__DATASET CONTENT__:
☆ ☆ ☆ ☆
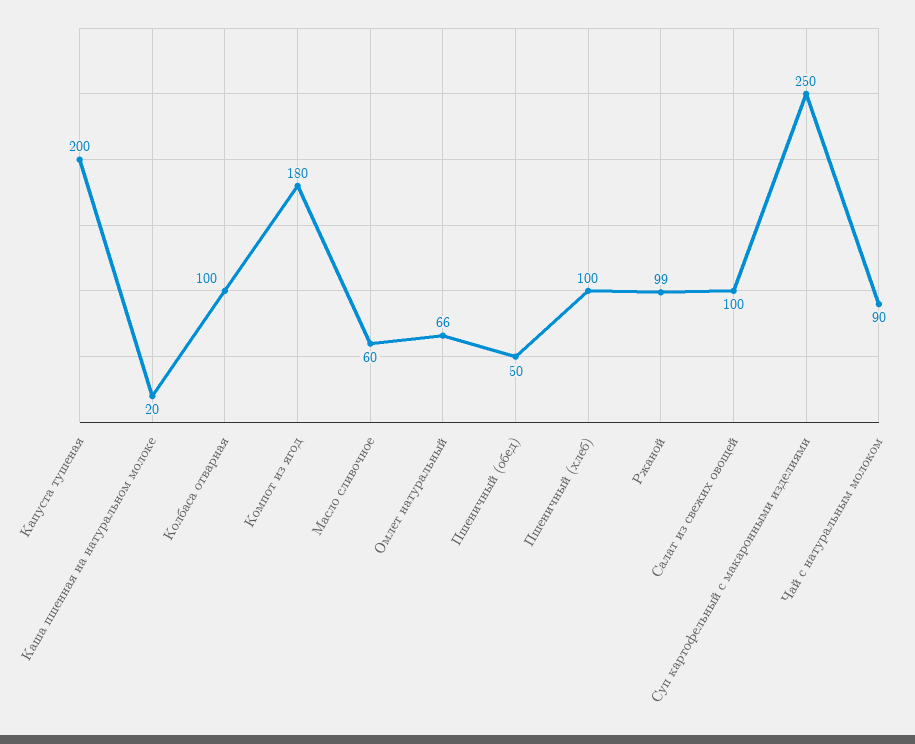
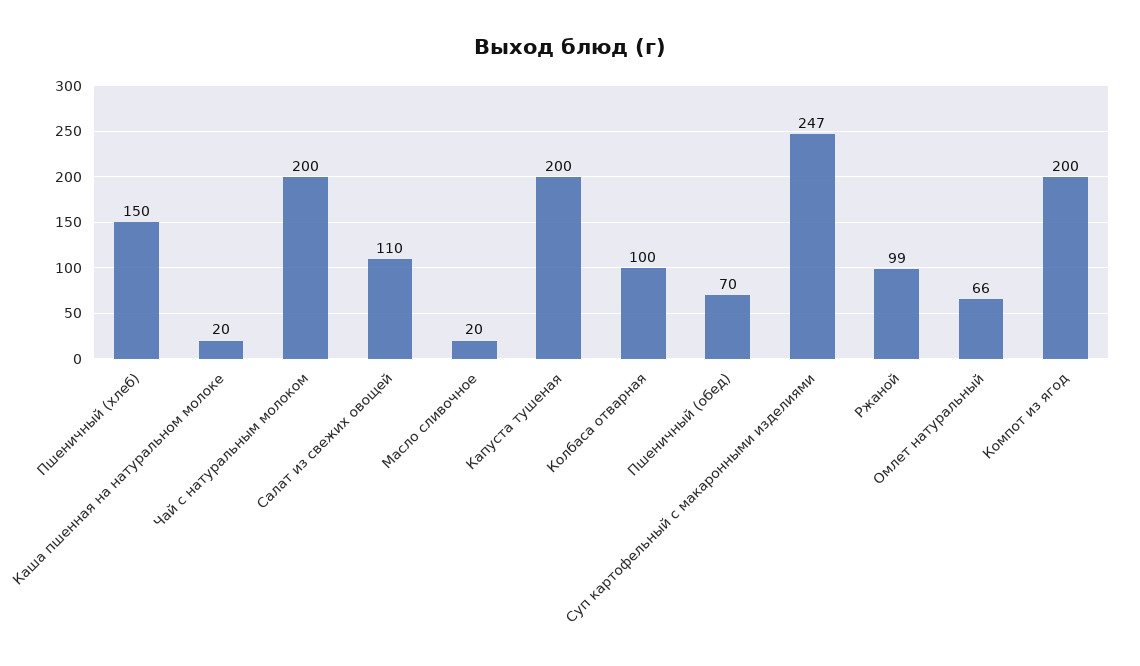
Компот из ягод: 180 -> 200
Масло сливочное: 60 -> 20
Пшеничный (обед): 50 -> 70
Пшеничный (хлеб): 100 -> 150
Салат из свежих овощей: 100 -> 110
Суп картофельный с макаронными изделиями: 250 -> 247
Чай с натуральным молоком: 90 -> 200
☆ ☆ ☆ ☆
__TO DO__: Beginning with the line that holds "Масло сливочное: 60 -> 20", please give again each line exactly until the records end, and include that final line.

__ANSWER FOR THIS EXERCISE__:
Масло сливочное: 60 -> 20
Пшеничный (обед): 50 -> 70
Пшеничный (хлеб): 100 -> 150
Салат из свежих овощей: 100 -> 110
Суп картофельный с макаронными изделиями: 250 -> 247
Чай с натуральным молоком: 90 -> 200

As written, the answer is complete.